I finally decided to take the plunge and try my first attempt at cutting dovetails. I sharpened my chisels, layed out my lines with an exacto knife and then proceeded to cut about the worst dovetails I bet anyone's ever cut in the history of mankind. In fact I bet a neanderthal with a copper axe probably did better by a couple orders of magnitude!! Now my own autopsy findings suggested a few possible causes.....1)soft cedar wood that broke out rather than chiseled out smoothly(picked cedar because it was for a box to stay outdoors) and 2) somehow I strayed off the line when I was cutting the shoulders for the pins/tails so my fit suffered.

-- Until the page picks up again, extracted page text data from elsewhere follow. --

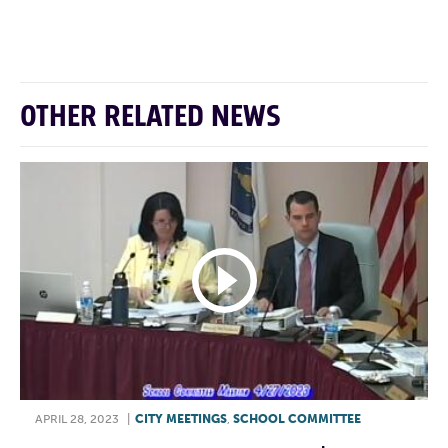
F
T
L
E
OTHER RELATED NEWS
APRIL 28, 2023
|
CITY MEETINGS
,
SCHOOL COMMITTEE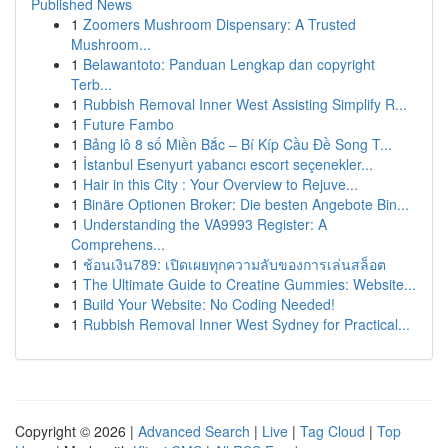
Published News
1
Zoomers Mushroom Dispensary: A Trusted
Mushroom...
1
Belawantoto: Panduan Lengkap dan copyright
Terb...
1
Rubbish Removal Inner West Assisting Simplify R...
1
Future Fambo
1
Bảng lô 8 số Miền Bắc – Bí Kíp Cầu Đề Song T...
1
İstanbul Esenyurt yabancı escort seçenekler...
1
Hair in this City : Your Overview to Rejuve...
1
Binäre Optionen Broker: Die besten Angebote Bin...
1
Understanding the VA9993 Register: A
Comprehens...
1
ช้อนเงิน789: เปิดเผยทุกความลับของการเล่นสล็อต
1
The Ultimate Guide to Creatine Gummies: Website...
1
Build Your Website: No Coding Needed!
1
Rubbish Removal Inner West Sydney for Practical...
Copyright © 2026 |
Advanced Search
|
Live
|
Tag Cloud
|
Top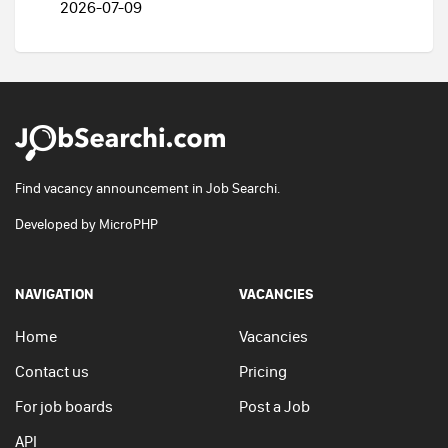
2026-07-09
Find vacancy announcement in Job Searchi.
Developed by
MicroPHP
NAVIGATION
VACANCIES
Home
Vacancies
Contact us
Pricing
For job boards
Post a Job
API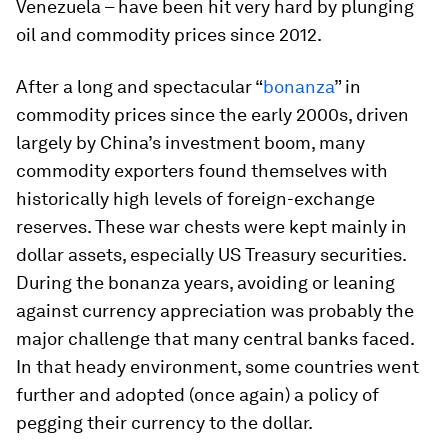
Venezuela – have been hit very hard by plunging
oil and commodity prices since 2012.
After a long and spectacular “
bonanza
” in
commodity prices since the early 2000s, driven
largely by China’s investment boom, many
commodity exporters found themselves with
historically high levels of foreign-exchange
reserves. These war chests were kept mainly in
dollar assets, especially US Treasury securities.
During the bonanza years, avoiding or leaning
against currency appreciation was probably the
major challenge that many central banks faced.
In that heady environment, some countries went
further and adopted (once again) a policy of
pegging their currency to the dollar.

My correction would be to improve the lighting where I'm working and stop and check the backside line more frequently instead of just following the line on the facing side. If anyone else has any pearls of wisdom they've learned I'd welcome the chance to learn from you......Boyd
I used a nice Japanese saw for the vertical cuts but then tried to chisel out the waste since that's how the guy did it in a demonstration I watched at the ww'ing show when it was in town. When I started to get frustrated I used the bandsaw to get out most of the waste and then tried to finish it with the chisel. Boyd
'Bout the only "pearls of wisdom" that I can offer up is to use a marking knife instead of an X-Acto knife. The stiffer blade on a marking knife goes a long way in accurate lay out. I'll also suggest that you insure that your paring chisels are razor sharp and make smaller paring cuts; even on a softwood like "Cedar" shavings should result from those cuts regardless if they're made on the end grain or long grain...and of course, practice...FWIW.